* _Assigned task_: In your answer, every line of the records should be written out exactly.

Start of Available records

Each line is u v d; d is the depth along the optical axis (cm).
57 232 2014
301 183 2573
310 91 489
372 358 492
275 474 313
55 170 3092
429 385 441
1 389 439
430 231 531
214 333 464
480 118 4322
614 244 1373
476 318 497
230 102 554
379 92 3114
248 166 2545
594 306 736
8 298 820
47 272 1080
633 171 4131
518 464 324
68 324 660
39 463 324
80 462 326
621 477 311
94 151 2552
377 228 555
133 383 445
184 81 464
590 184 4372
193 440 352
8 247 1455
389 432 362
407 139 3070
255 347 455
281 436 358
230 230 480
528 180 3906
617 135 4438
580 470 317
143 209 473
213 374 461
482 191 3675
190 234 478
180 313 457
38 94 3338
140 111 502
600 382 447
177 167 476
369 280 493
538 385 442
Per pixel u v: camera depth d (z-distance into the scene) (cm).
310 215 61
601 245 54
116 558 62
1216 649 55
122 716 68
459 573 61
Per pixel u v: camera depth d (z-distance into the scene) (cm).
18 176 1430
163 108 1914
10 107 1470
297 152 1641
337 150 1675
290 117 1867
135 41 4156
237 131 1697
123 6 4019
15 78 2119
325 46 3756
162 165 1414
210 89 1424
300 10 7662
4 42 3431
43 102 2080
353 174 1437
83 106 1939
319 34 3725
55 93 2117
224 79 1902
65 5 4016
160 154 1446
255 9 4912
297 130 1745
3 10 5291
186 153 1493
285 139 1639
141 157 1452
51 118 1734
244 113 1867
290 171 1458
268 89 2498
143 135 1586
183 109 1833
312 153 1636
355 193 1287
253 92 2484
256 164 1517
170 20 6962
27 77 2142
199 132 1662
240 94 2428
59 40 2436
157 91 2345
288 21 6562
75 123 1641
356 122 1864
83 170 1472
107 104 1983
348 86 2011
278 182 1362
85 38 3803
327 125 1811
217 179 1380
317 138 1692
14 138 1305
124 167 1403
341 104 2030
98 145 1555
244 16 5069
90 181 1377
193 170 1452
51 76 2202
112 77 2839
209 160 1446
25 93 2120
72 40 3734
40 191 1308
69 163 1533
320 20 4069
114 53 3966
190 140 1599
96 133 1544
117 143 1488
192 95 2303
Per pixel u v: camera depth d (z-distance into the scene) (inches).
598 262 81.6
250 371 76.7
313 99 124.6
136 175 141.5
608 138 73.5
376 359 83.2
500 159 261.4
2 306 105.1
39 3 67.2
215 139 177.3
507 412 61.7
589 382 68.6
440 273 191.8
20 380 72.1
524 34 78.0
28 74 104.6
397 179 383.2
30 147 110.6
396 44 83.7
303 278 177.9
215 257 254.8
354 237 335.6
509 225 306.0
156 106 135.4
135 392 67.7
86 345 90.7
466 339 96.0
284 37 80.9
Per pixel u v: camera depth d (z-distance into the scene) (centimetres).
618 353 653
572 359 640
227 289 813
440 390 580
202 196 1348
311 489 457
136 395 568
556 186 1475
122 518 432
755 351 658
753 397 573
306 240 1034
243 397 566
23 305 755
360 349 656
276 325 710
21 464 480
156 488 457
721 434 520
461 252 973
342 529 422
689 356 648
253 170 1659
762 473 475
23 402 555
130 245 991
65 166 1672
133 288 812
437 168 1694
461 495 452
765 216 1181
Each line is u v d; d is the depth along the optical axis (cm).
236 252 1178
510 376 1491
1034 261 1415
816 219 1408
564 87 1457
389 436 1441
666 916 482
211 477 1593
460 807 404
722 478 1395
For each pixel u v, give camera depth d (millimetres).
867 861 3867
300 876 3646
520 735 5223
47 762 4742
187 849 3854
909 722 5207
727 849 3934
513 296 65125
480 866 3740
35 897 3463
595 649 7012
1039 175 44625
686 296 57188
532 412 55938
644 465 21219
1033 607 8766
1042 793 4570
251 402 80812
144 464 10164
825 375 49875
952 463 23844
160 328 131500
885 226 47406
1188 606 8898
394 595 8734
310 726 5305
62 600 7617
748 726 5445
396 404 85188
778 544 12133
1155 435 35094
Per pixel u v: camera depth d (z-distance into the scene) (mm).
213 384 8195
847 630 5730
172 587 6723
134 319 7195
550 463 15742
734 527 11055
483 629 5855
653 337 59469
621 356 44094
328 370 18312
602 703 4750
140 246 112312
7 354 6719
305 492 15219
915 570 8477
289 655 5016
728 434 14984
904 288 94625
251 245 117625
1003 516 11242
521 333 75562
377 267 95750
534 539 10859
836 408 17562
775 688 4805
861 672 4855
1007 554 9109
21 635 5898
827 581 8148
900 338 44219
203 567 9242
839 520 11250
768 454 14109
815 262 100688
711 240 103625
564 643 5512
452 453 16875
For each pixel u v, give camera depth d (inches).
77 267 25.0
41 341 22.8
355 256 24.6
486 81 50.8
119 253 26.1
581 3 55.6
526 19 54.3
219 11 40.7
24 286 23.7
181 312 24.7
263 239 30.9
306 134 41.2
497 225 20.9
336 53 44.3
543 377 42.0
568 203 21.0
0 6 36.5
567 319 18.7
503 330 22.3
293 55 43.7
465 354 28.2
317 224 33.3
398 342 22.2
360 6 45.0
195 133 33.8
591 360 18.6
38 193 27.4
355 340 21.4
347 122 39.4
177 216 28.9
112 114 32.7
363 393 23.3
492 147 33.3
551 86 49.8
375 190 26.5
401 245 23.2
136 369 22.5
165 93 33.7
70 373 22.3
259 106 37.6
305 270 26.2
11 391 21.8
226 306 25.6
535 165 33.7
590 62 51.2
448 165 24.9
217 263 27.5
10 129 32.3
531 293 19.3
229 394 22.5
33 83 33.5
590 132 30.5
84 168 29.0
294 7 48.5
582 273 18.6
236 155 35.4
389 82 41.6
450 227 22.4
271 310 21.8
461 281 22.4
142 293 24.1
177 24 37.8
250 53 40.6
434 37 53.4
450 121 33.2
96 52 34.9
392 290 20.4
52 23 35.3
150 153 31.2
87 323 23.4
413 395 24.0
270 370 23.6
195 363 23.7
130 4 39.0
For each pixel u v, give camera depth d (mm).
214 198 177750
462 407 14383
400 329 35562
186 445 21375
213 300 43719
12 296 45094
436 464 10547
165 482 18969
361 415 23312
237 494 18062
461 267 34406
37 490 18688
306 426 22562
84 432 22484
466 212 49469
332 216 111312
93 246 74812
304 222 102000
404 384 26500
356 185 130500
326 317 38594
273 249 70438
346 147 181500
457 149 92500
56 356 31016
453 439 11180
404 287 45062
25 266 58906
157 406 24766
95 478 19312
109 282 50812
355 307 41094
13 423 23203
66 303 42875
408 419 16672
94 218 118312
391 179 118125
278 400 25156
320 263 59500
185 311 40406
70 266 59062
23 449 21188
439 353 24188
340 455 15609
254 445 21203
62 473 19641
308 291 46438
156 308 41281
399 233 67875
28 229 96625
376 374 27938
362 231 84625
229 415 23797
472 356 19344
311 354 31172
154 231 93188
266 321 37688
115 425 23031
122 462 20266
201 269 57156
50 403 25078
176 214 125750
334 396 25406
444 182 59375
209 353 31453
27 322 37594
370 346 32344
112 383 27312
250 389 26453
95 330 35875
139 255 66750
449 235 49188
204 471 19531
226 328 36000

End of Available records

* _Response to this exercise_:
Each line is u v d; d is the depth along the optical axis (cm).
57 232 2014
301 183 2573
310 91 489
372 358 492
275 474 313
55 170 3092
429 385 441
1 389 439
430 231 531
214 333 464
480 118 4322
614 244 1373
476 318 497
230 102 554
379 92 3114
248 166 2545
594 306 736
8 298 820
47 272 1080
633 171 4131
518 464 324
68 324 660
39 463 324
80 462 326
621 477 311
94 151 2552
377 228 555
133 383 445
184 81 464
590 184 4372
193 440 352
8 247 1455
389 432 362
407 139 3070
255 347 455
281 436 358
230 230 480
528 180 3906
617 135 4438
580 470 317
143 209 473
213 374 461
482 191 3675
190 234 478
180 313 457
38 94 3338
140 111 502
600 382 447
177 167 476
369 280 493
538 385 442
Per pixel u v: camera depth d (z-distance into the scene) (cm).
310 215 61
601 245 54
116 558 62
1216 649 55
122 716 68
459 573 61
Per pixel u v: camera depth d (z-distance into the scene) (cm).
18 176 1430
163 108 1914
10 107 1470
297 152 1641
337 150 1675
290 117 1867
135 41 4156
237 131 1697
123 6 4019
15 78 2119
325 46 3756
162 165 1414
210 89 1424
300 10 7662
4 42 3431
43 102 2080
353 174 1437
83 106 1939
319 34 3725
55 93 2117
224 79 1902
65 5 4016
160 154 1446
255 9 4912
297 130 1745
3 10 5291
186 153 1493
285 139 1639
141 157 1452
51 118 1734
244 113 1867
290 171 1458
268 89 2498
143 135 1586
183 109 1833
312 153 1636
355 193 1287
253 92 2484
256 164 1517
170 20 6962
27 77 2142
199 132 1662
240 94 2428
59 40 2436
157 91 2345
288 21 6562
75 123 1641
356 122 1864
83 170 1472
107 104 1983
348 86 2011
278 182 1362
85 38 3803
327 125 1811
217 179 1380
317 138 1692
14 138 1305
124 167 1403
341 104 2030
98 145 1555
244 16 5069
90 181 1377
193 170 1452
51 76 2202
112 77 2839
209 160 1446
25 93 2120
72 40 3734
40 191 1308
69 163 1533
320 20 4069
114 53 3966
190 140 1599
96 133 1544
117 143 1488
192 95 2303
Per pixel u v: camera depth d (z-distance into the scene) (inches).
598 262 81.6
250 371 76.7
313 99 124.6
136 175 141.5
608 138 73.5
376 359 83.2
500 159 261.4
2 306 105.1
39 3 67.2
215 139 177.3
507 412 61.7
589 382 68.6
440 273 191.8
20 380 72.1
524 34 78.0
28 74 104.6
397 179 383.2
30 147 110.6
396 44 83.7
303 278 177.9
215 257 254.8
354 237 335.6
509 225 306.0
156 106 135.4
135 392 67.7
86 345 90.7
466 339 96.0
284 37 80.9
Per pixel u v: camera depth d (z-distance into the scene) (centimetres).
618 353 653
572 359 640
227 289 813
440 390 580
202 196 1348
311 489 457
136 395 568
556 186 1475
122 518 432
755 351 658
753 397 573
306 240 1034
243 397 566
23 305 755
360 349 656
276 325 710
21 464 480
156 488 457
721 434 520
461 252 973
342 529 422
689 356 648
253 170 1659
762 473 475
23 402 555
130 245 991
65 166 1672
133 288 812
437 168 1694
461 495 452
765 216 1181
Each line is u v d; d is the depth along the optical axis (cm).
236 252 1178
510 376 1491
1034 261 1415
816 219 1408
564 87 1457
389 436 1441
666 916 482
211 477 1593
460 807 404
722 478 1395
For each pixel u v, give camera depth d (millimetres).
867 861 3867
300 876 3646
520 735 5223
47 762 4742
187 849 3854
909 722 5207
727 849 3934
513 296 65125
480 866 3740
35 897 3463
595 649 7012
1039 175 44625
686 296 57188
532 412 55938
644 465 21219
1033 607 8766
1042 793 4570
251 402 80812
144 464 10164
825 375 49875
952 463 23844
160 328 131500
885 226 47406
1188 606 8898
394 595 8734
310 726 5305
62 600 7617
748 726 5445
396 404 85188
778 544 12133
1155 435 35094
Per pixel u v: camera depth d (z-distance into the scene) (mm).
213 384 8195
847 630 5730
172 587 6723
134 319 7195
550 463 15742
734 527 11055
483 629 5855
653 337 59469
621 356 44094
328 370 18312
602 703 4750
140 246 112312
7 354 6719
305 492 15219
915 570 8477
289 655 5016
728 434 14984
904 288 94625
251 245 117625
1003 516 11242
521 333 75562
377 267 95750
534 539 10859
836 408 17562
775 688 4805
861 672 4855
1007 554 9109
21 635 5898
827 581 8148
900 338 44219
203 567 9242
839 520 11250
768 454 14109
815 262 100688
711 240 103625
564 643 5512
452 453 16875
For each pixel u v, give camera depth d (inches).
77 267 25.0
41 341 22.8
355 256 24.6
486 81 50.8
119 253 26.1
581 3 55.6
526 19 54.3
219 11 40.7
24 286 23.7
181 312 24.7
263 239 30.9
306 134 41.2
497 225 20.9
336 53 44.3
543 377 42.0
568 203 21.0
0 6 36.5
567 319 18.7
503 330 22.3
293 55 43.7
465 354 28.2
317 224 33.3
398 342 22.2
360 6 45.0
195 133 33.8
591 360 18.6
38 193 27.4
355 340 21.4
347 122 39.4
177 216 28.9
112 114 32.7
363 393 23.3
492 147 33.3
551 86 49.8
375 190 26.5
401 245 23.2
136 369 22.5
165 93 33.7
70 373 22.3
259 106 37.6
305 270 26.2
11 391 21.8
226 306 25.6
535 165 33.7
590 62 51.2
448 165 24.9
217 263 27.5
10 129 32.3
531 293 19.3
229 394 22.5
33 83 33.5
590 132 30.5
84 168 29.0
294 7 48.5
582 273 18.6
236 155 35.4
389 82 41.6
450 227 22.4
271 310 21.8
461 281 22.4
142 293 24.1
177 24 37.8
250 53 40.6
434 37 53.4
450 121 33.2
96 52 34.9
392 290 20.4
52 23 35.3
150 153 31.2
87 323 23.4
413 395 24.0
270 370 23.6
195 363 23.7
130 4 39.0
For each pixel u v, give camera depth d (mm).
214 198 177750
462 407 14383
400 329 35562
186 445 21375
213 300 43719
12 296 45094
436 464 10547
165 482 18969
361 415 23312
237 494 18062
461 267 34406
37 490 18688
306 426 22562
84 432 22484
466 212 49469
332 216 111312
93 246 74812
304 222 102000
404 384 26500
356 185 130500
326 317 38594
273 249 70438
346 147 181500
457 149 92500
56 356 31016
453 439 11180
404 287 45062
25 266 58906
157 406 24766
95 478 19312
109 282 50812
355 307 41094
13 423 23203
66 303 42875
408 419 16672
94 218 118312
391 179 118125
278 400 25156
320 263 59500
185 311 40406
70 266 59062
23 449 21188
439 353 24188
340 455 15609
254 445 21203
62 473 19641
308 291 46438
156 308 41281
399 233 67875
28 229 96625
376 374 27938
362 231 84625
229 415 23797
472 356 19344
311 354 31172
154 231 93188
266 321 37688
115 425 23031
122 462 20266
201 269 57156
50 403 25078
176 214 125750
334 396 25406
444 182 59375
209 353 31453
27 322 37594
370 346 32344
112 383 27312
250 389 26453
95 330 35875
139 255 66750
449 235 49188
204 471 19531
226 328 36000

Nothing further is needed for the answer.